• _What is needed_
Reproduce the text of every entry below word for word, but leave the pictures out.

• _Data records_
══════
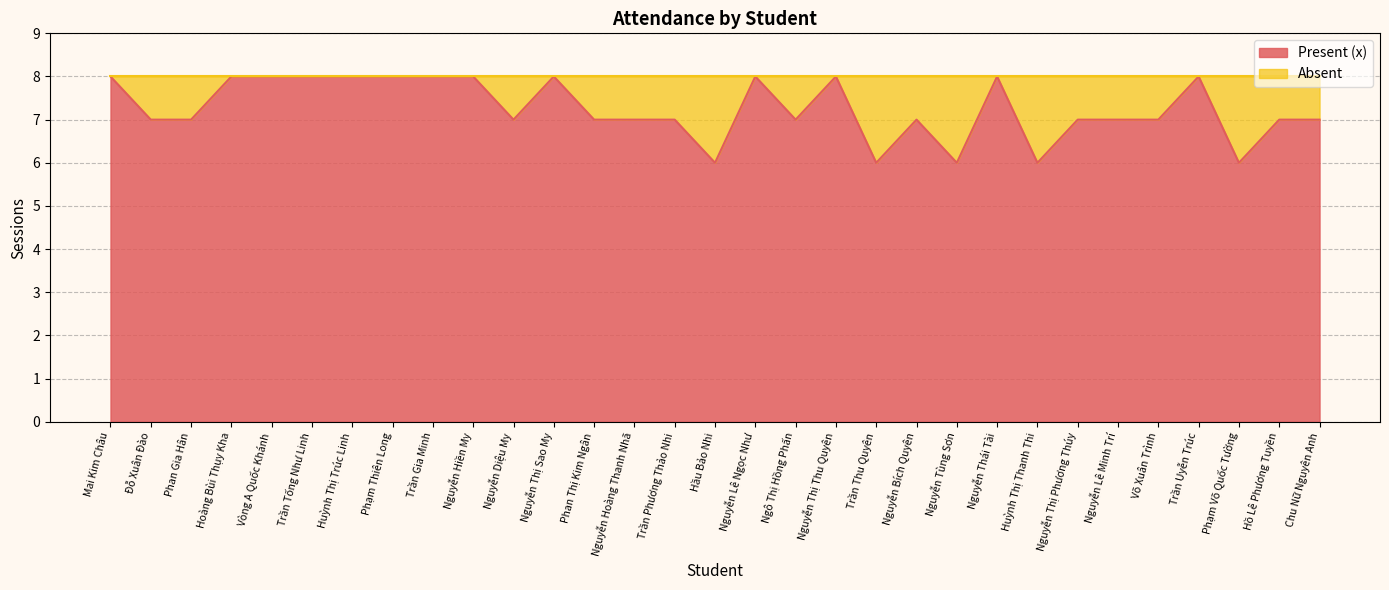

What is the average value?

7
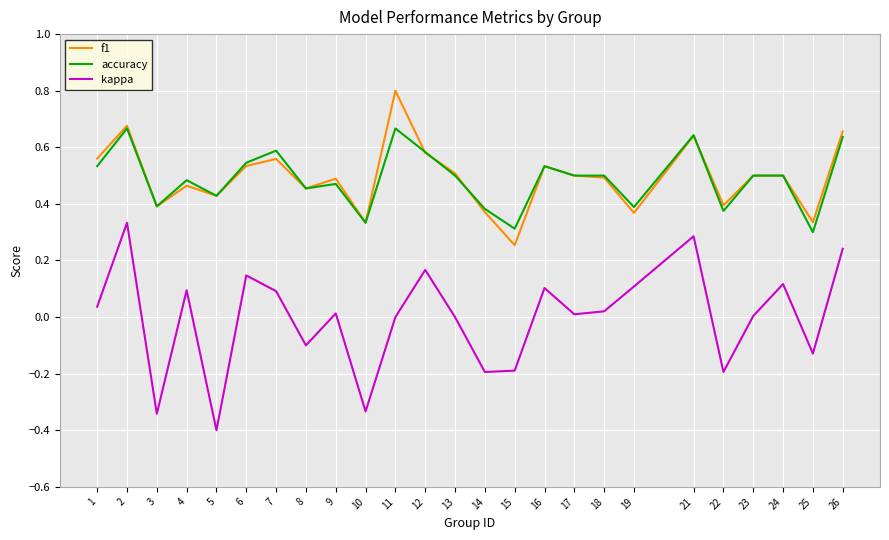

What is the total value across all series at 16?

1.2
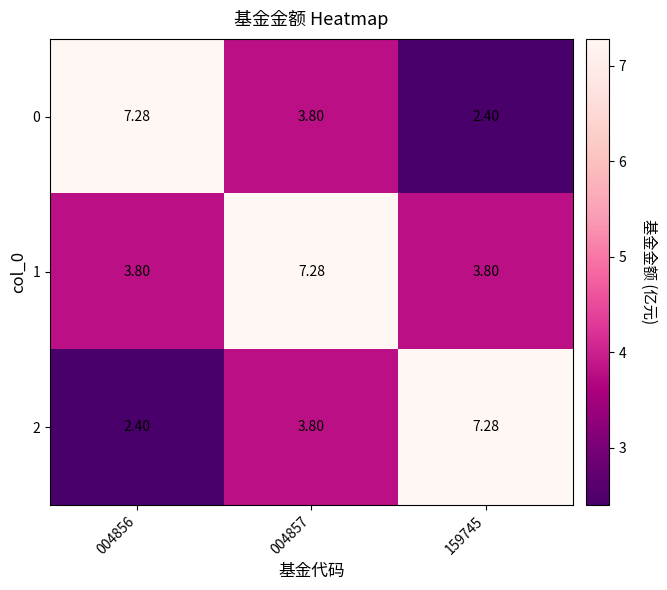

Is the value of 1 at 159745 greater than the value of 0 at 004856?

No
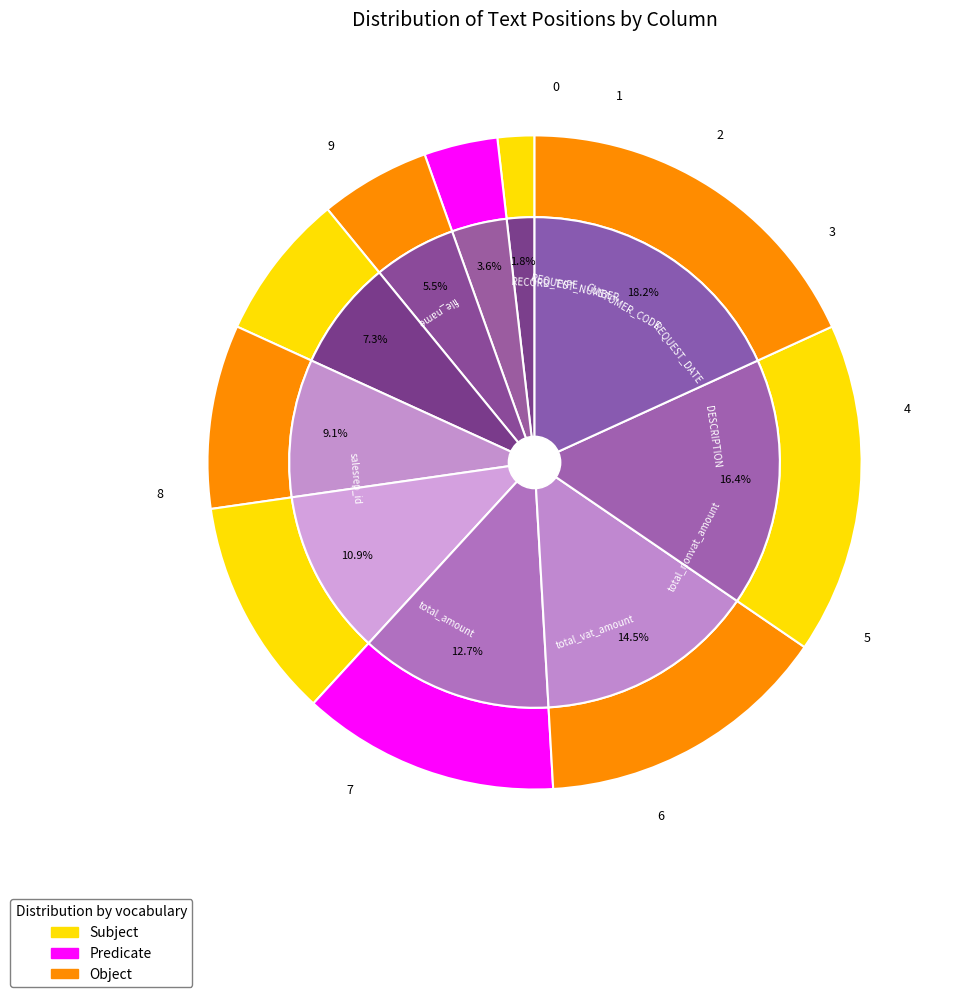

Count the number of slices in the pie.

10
══════
• _Task answer_
What is the average value?

7

What is the total value across all series at 16?

1.2

Is the value of 1 at 159745 greater than the value of 0 at 004856?

No

Count the number of slices in the pie.

10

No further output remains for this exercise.